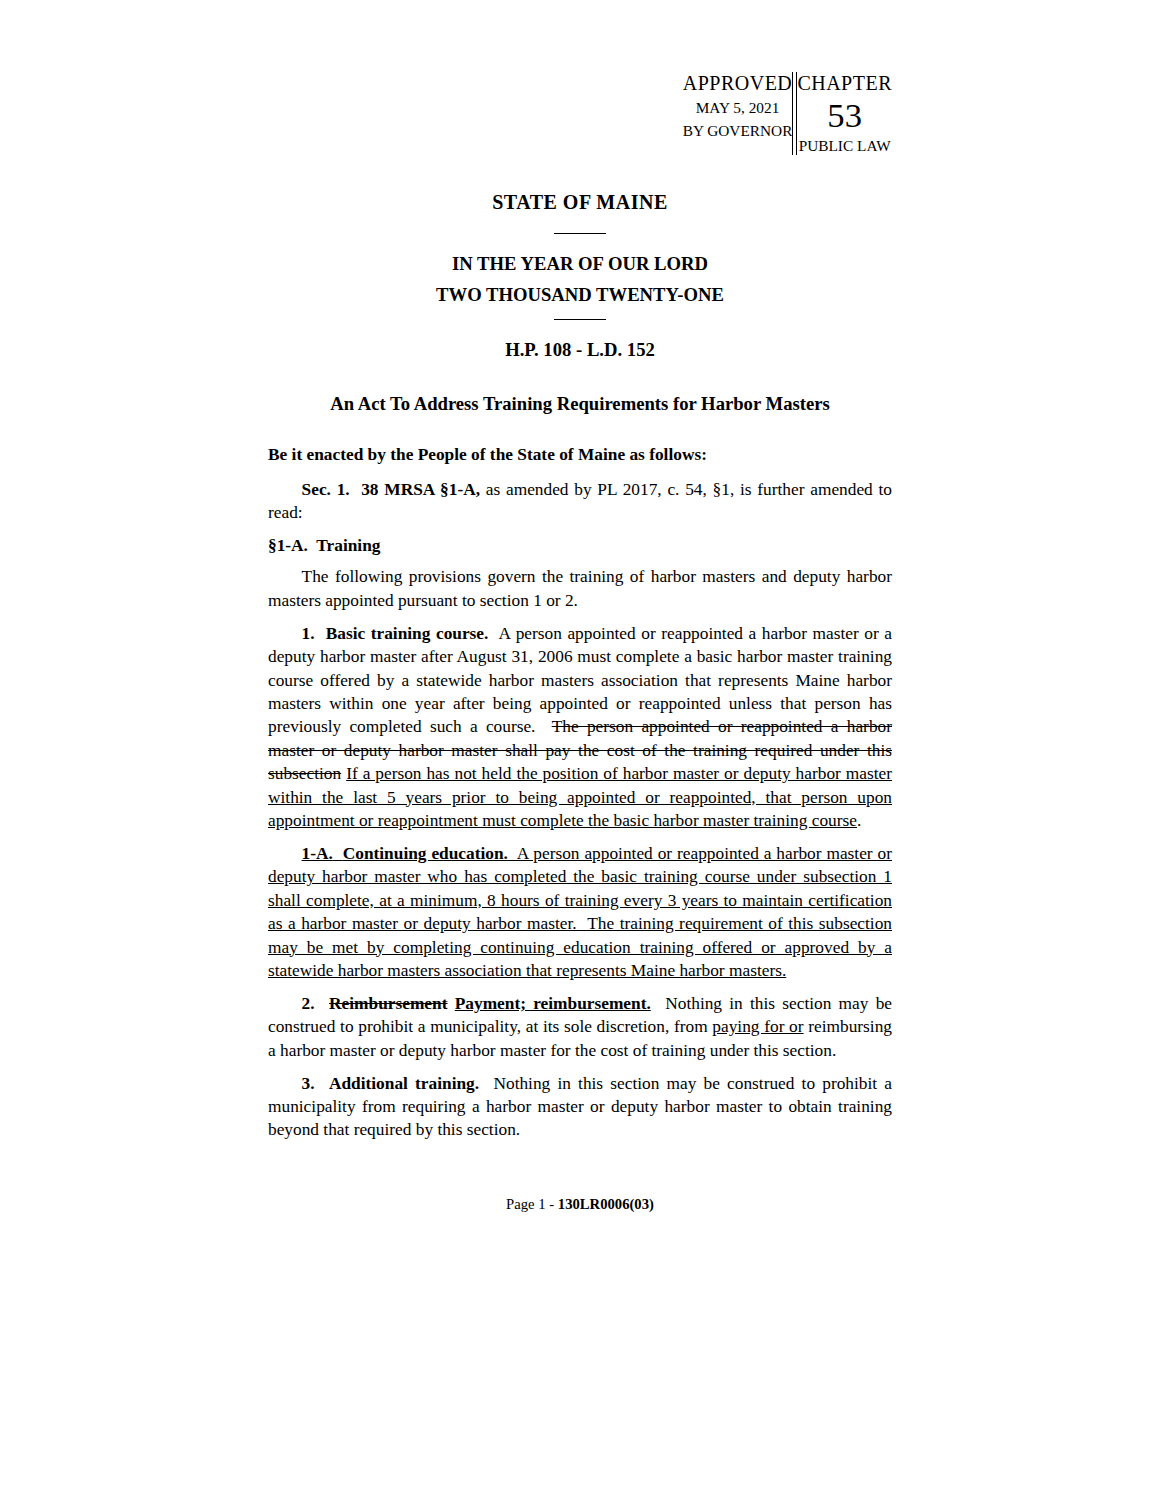| APPROVED MAY 5, 2021 BY GOVERNOR | | CHAPTER 53 PUBLIC LAW |
STATE OF MAINE
IN THE YEAR OF OUR LORD
TWO THOUSAND TWENTY-ONE
H.P. 108 - L.D. 152
An Act To Address Training Requirements for Harbor Masters
Be it enacted by the People of the State of Maine as follows:
Sec. 1. 38 MRSA §1-A, as amended by PL 2017, c. 54, §1, is further amended to read:
§1-A. Training
The following provisions govern the training of harbor masters and deputy harbor masters appointed pursuant to section 1 or 2.
1. Basic training course. A person appointed or reappointed a harbor master or a deputy harbor master after August 31, 2006 must complete a basic harbor master training course offered by a statewide harbor masters association that represents Maine harbor masters within one year after being appointed or reappointed unless that person has previously completed such a course. The person appointed or reappointed a harbor master or deputy harbor master shall pay the cost of the training required under this subsection If a person has not held the position of harbor master or deputy harbor master within the last 5 years prior to being appointed or reappointed, that person upon appointment or reappointment must complete the basic harbor master training course.
1-A. Continuing education. A person appointed or reappointed a harbor master or deputy harbor master who has completed the basic training course under subsection 1 shall complete, at a minimum, 8 hours of training every 3 years to maintain certification as a harbor master or deputy harbor master. The training requirement of this subsection may be met by completing continuing education training offered or approved by a statewide harbor masters association that represents Maine harbor masters.
2. Reimbursement Payment; reimbursement. Nothing in this section may be construed to prohibit a municipality, at its sole discretion, from paying for or reimbursing a harbor master or deputy harbor master for the cost of training under this section.
3. Additional training. Nothing in this section may be construed to prohibit a municipality from requiring a harbor master or deputy harbor master to obtain training beyond that required by this section.
Page 1 - 130LR0006(03)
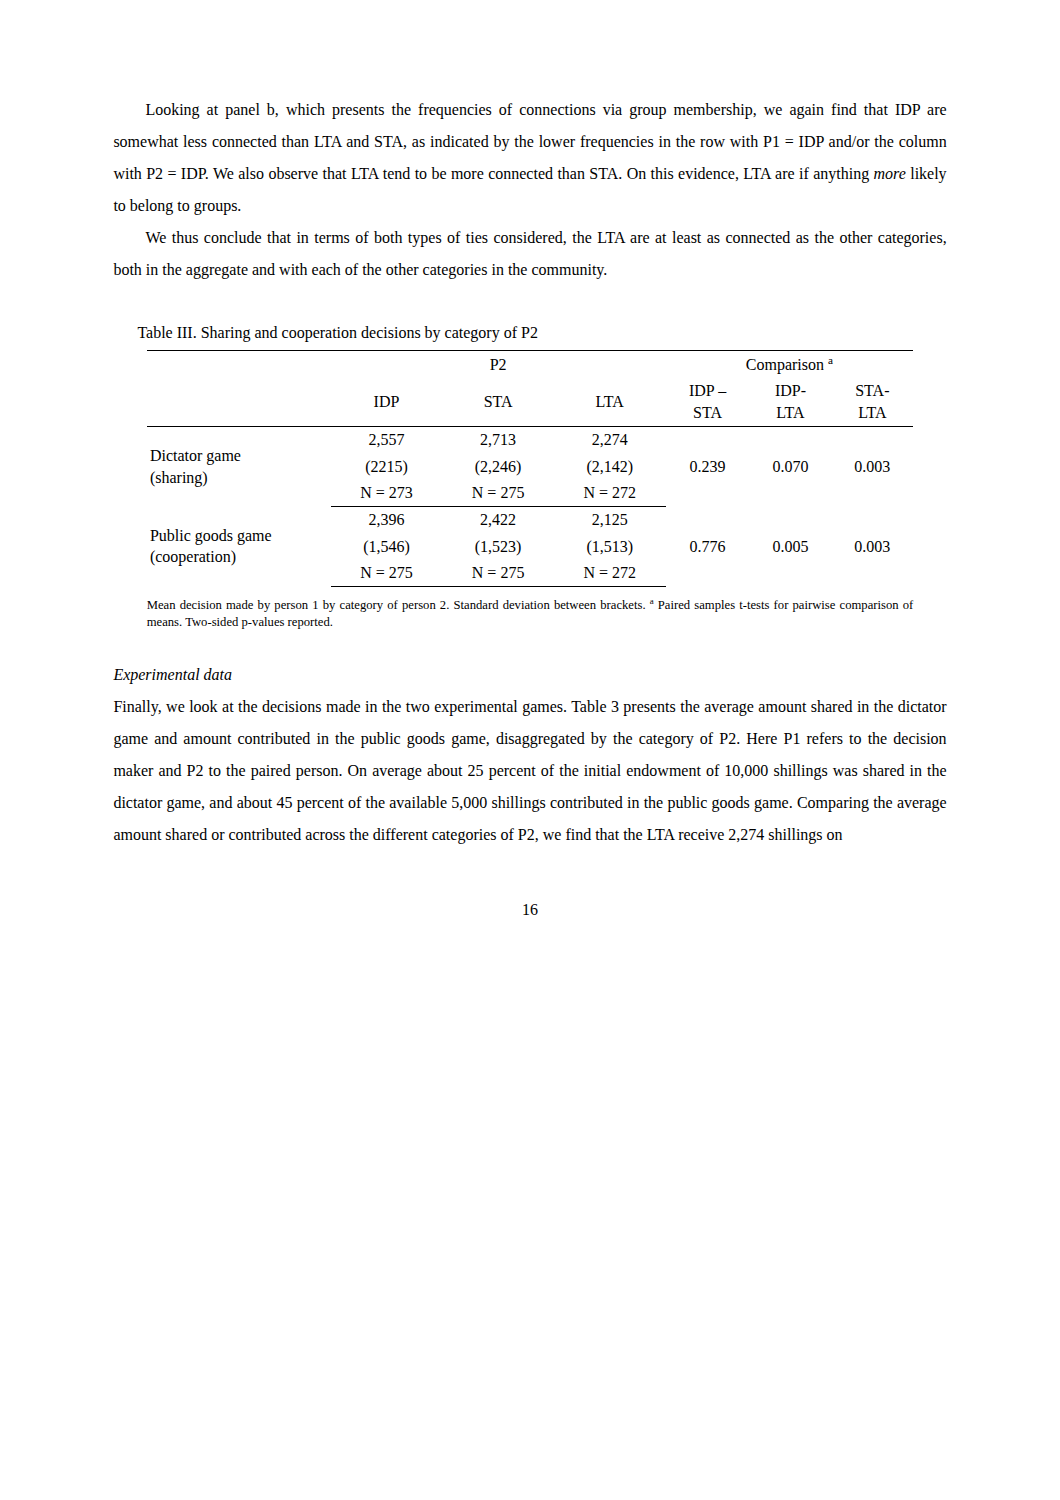Looking at panel b, which presents the frequencies of connections via group membership, we again find that IDP are somewhat less connected than LTA and STA, as indicated by the lower frequencies in the row with P1 = IDP and/or the column with P2 = IDP. We also observe that LTA tend to be more connected than STA. On this evidence, LTA are if anything more likely to belong to groups.
We thus conclude that in terms of both types of ties considered, the LTA are at least as connected as the other categories, both in the aggregate and with each of the other categories in the community.
Table III. Sharing and cooperation decisions by category of P2
| | P2 | Comparison a |
| | IDP | STA | LTA | IDP – STA | IDP- LTA | STA- LTA |
| Dictator game (sharing) | 2,557 | 2,713 | 2,274 | 0.239 | 0.070 | 0.003 |
| (2215) | (2,246) | (2,142) |
| N = 273 | N = 275 | N = 272 |
| Public goods game (cooperation) | 2,396 | 2,422 | 2,125 | 0.776 | 0.005 | 0.003 |
| (1,546) | (1,523) | (1,513) |
| N = 275 | N = 275 | N = 272 |
Mean decision made by person 1 by category of person 2. Standard deviation between brackets. a Paired samples t-tests for pairwise comparison of means. Two-sided p-values reported.
Experimental data
Finally, we look at the decisions made in the two experimental games. Table 3 presents the average amount shared in the dictator game and amount contributed in the public goods game, disaggregated by the category of P2. Here P1 refers to the decision maker and P2 to the paired person. On average about 25 percent of the initial endowment of 10,000 shillings was shared in the dictator game, and about 45 percent of the available 5,000 shillings contributed in the public goods game. Comparing the average amount shared or contributed across the different categories of P2, we find that the LTA receive 2,274 shillings on
16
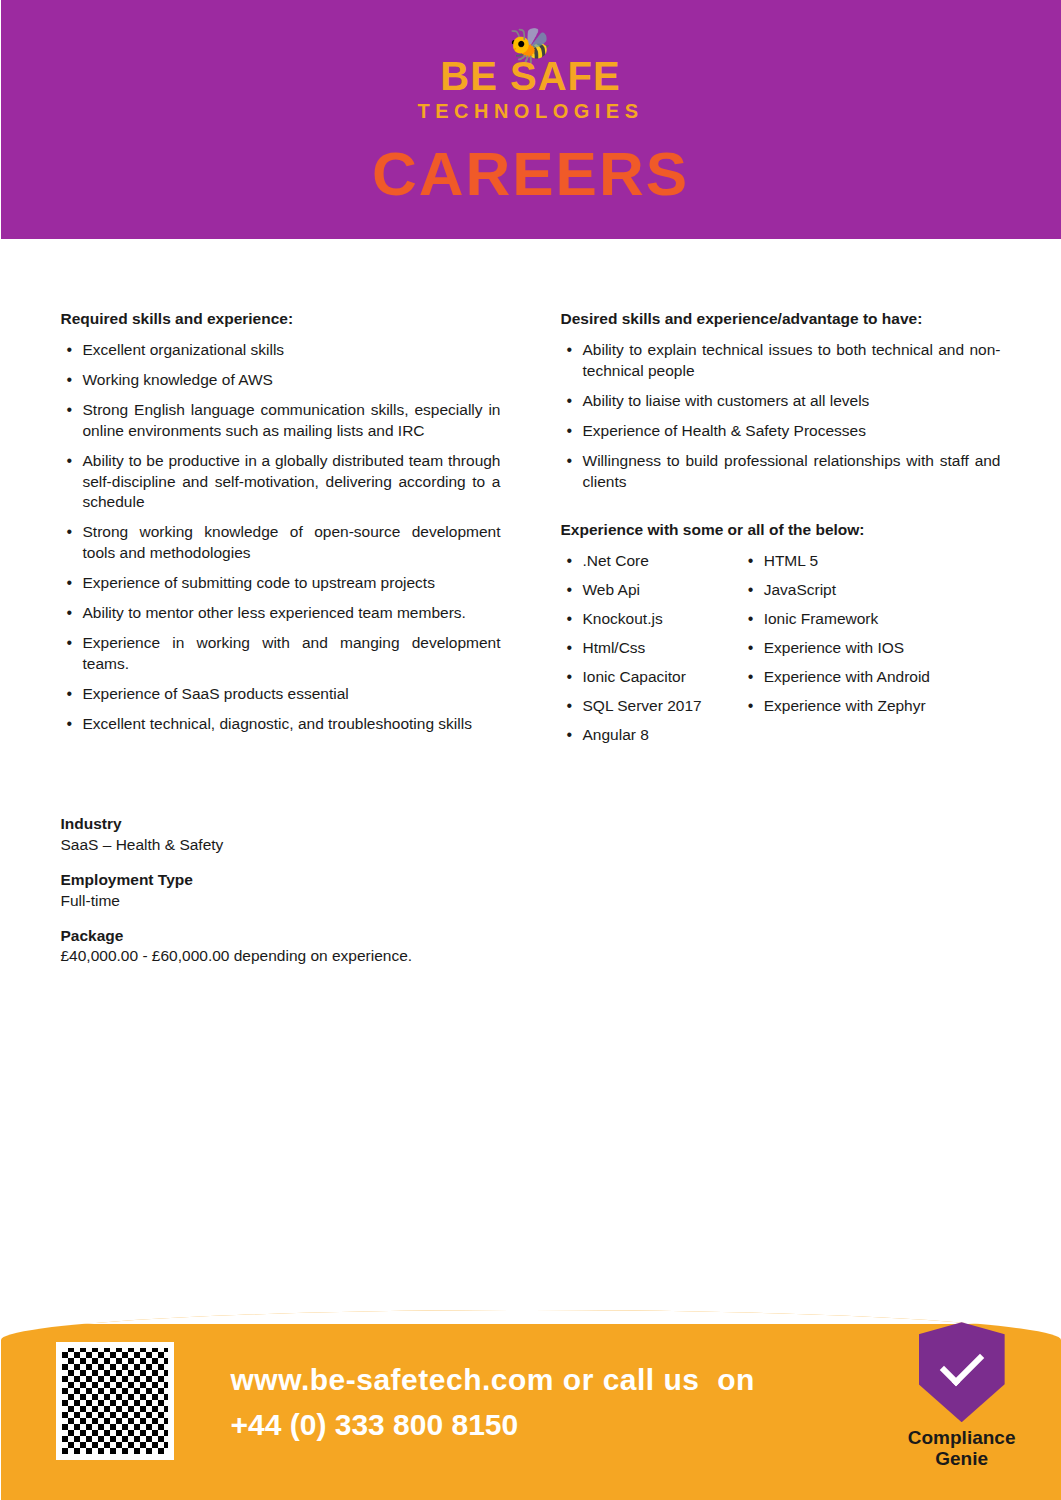🐝
BE SAFE
TECHNOLOGIES
CAREERS
Required skills and experience:
Excellent organizational skills
Working knowledge of AWS
Strong English language communication skills, especially in online environments such as mailing lists and IRC
Ability to be productive in a globally distributed team through self-discipline and self-motivation, delivering according to a schedule
Strong working knowledge of open-source development tools and methodologies
Experience of submitting code to upstream projects
Ability to mentor other less experienced team members.
Experience in working with and manging development teams.
Experience of SaaS products essential
Excellent technical, diagnostic, and troubleshooting skills
Desired skills and experience/advantage to have:
Ability to explain technical issues to both technical and non-technical people
Ability to liaise with customers at all levels
Experience of Health & Safety Processes
Willingness to build professional relationships with staff and clients
Experience with some or all of the below:
.Net Core
Web Api
Knockout.js
Html/Css
Ionic Capacitor
SQL Server 2017
Angular 8
HTML 5
JavaScript
Ionic Framework
Experience with IOS
Experience with Android
Experience with Zephyr
Industry
SaaS – Health & Safety
Employment Type
Full-time
Package
£40,000.00 - £60,000.00 depending on experience.
www.be-safetech.com or call us on
+44 (0) 333 800 8150
Compliance
Genie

Requirement: Every entry above is to be repeated word for word, with all pictures omitted.

Solution to the problem:
| APPROVED MAY 5, 2021 BY GOVERNOR | | CHAPTER 53 PUBLIC LAW |
STATE OF MAINE
IN THE YEAR OF OUR LORD
TWO THOUSAND TWENTY-ONE
H.P. 108 - L.D. 152
An Act To Address Training Requirements for Harbor Masters
Be it enacted by the People of the State of Maine as follows:
Sec. 1. 38 MRSA §1-A, as amended by PL 2017, c. 54, §1, is further amended to read:
§1-A. Training
The following provisions govern the training of harbor masters and deputy harbor masters appointed pursuant to section 1 or 2.
1. Basic training course. A person appointed or reappointed a harbor master or a deputy harbor master after August 31, 2006 must complete a basic harbor master training course offered by a statewide harbor masters association that represents Maine harbor masters within one year after being appointed or reappointed unless that person has previously completed such a course. The person appointed or reappointed a harbor master or deputy harbor master shall pay the cost of the training required under this subsection If a person has not held the position of harbor master or deputy harbor master within the last 5 years prior to being appointed or reappointed, that person upon appointment or reappointment must complete the basic harbor master training course.
1-A. Continuing education. A person appointed or reappointed a harbor master or deputy harbor master who has completed the basic training course under subsection 1 shall complete, at a minimum, 8 hours of training every 3 years to maintain certification as a harbor master or deputy harbor master. The training requirement of this subsection may be met by completing continuing education training offered or approved by a statewide harbor masters association that represents Maine harbor masters.
2. Reimbursement Payment; reimbursement. Nothing in this section may be construed to prohibit a municipality, at its sole discretion, from paying for or reimbursing a harbor master or deputy harbor master for the cost of training under this section.
3. Additional training. Nothing in this section may be construed to prohibit a municipality from requiring a harbor master or deputy harbor master to obtain training beyond that required by this section.
Page 1 - 130LR0006(03)
Looking at panel b, which presents the frequencies of connections via group membership, we again find that IDP are somewhat less connected than LTA and STA, as indicated by the lower frequencies in the row with P1 = IDP and/or the column with P2 = IDP. We also observe that LTA tend to be more connected than STA. On this evidence, LTA are if anything more likely to belong to groups.
We thus conclude that in terms of both types of ties considered, the LTA are at least as connected as the other categories, both in the aggregate and with each of the other categories in the community.
Table III. Sharing and cooperation decisions by category of P2
| | P2 | Comparison a |
| | IDP | STA | LTA | IDP – STA | IDP- LTA | STA- LTA |
| Dictator game (sharing) | 2,557 | 2,713 | 2,274 | 0.239 | 0.070 | 0.003 |
| (2215) | (2,246) | (2,142) |
| N = 273 | N = 275 | N = 272 |
| Public goods game (cooperation) | 2,396 | 2,422 | 2,125 | 0.776 | 0.005 | 0.003 |
| (1,546) | (1,523) | (1,513) |
| N = 275 | N = 275 | N = 272 |
Mean decision made by person 1 by category of person 2. Standard deviation between brackets. a Paired samples t-tests for pairwise comparison of means. Two-sided p-values reported.
Experimental data
Finally, we look at the decisions made in the two experimental games. Table 3 presents the average amount shared in the dictator game and amount contributed in the public goods game, disaggregated by the category of P2. Here P1 refers to the decision maker and P2 to the paired person. On average about 25 percent of the initial endowment of 10,000 shillings was shared in the dictator game, and about 45 percent of the available 5,000 shillings contributed in the public goods game. Comparing the average amount shared or contributed across the different categories of P2, we find that the LTA receive 2,274 shillings on
16
🐝
BE SAFE
TECHNOLOGIES
CAREERS
Required skills and experience:
Excellent organizational skills
Working knowledge of AWS
Strong English language communication skills, especially in online environments such as mailing lists and IRC
Ability to be productive in a globally distributed team through self-discipline and self-motivation, delivering according to a schedule
Strong working knowledge of open-source development tools and methodologies
Experience of submitting code to upstream projects
Ability to mentor other less experienced team members.
Experience in working with and manging development teams.
Experience of SaaS products essential
Excellent technical, diagnostic, and troubleshooting skills
Desired skills and experience/advantage to have:
Ability to explain technical issues to both technical and non-technical people
Ability to liaise with customers at all levels
Experience of Health & Safety Processes
Willingness to build professional relationships with staff and clients
Experience with some or all of the below:
.Net Core
Web Api
Knockout.js
Html/Css
Ionic Capacitor
SQL Server 2017
Angular 8
HTML 5
JavaScript
Ionic Framework
Experience with IOS
Experience with Android
Experience with Zephyr
Industry
SaaS – Health & Safety
Employment Type
Full-time
Package
£40,000.00 - £60,000.00 depending on experience.
www.be-safetech.com or call us on
+44 (0) 333 800 8150
Compliance
Genie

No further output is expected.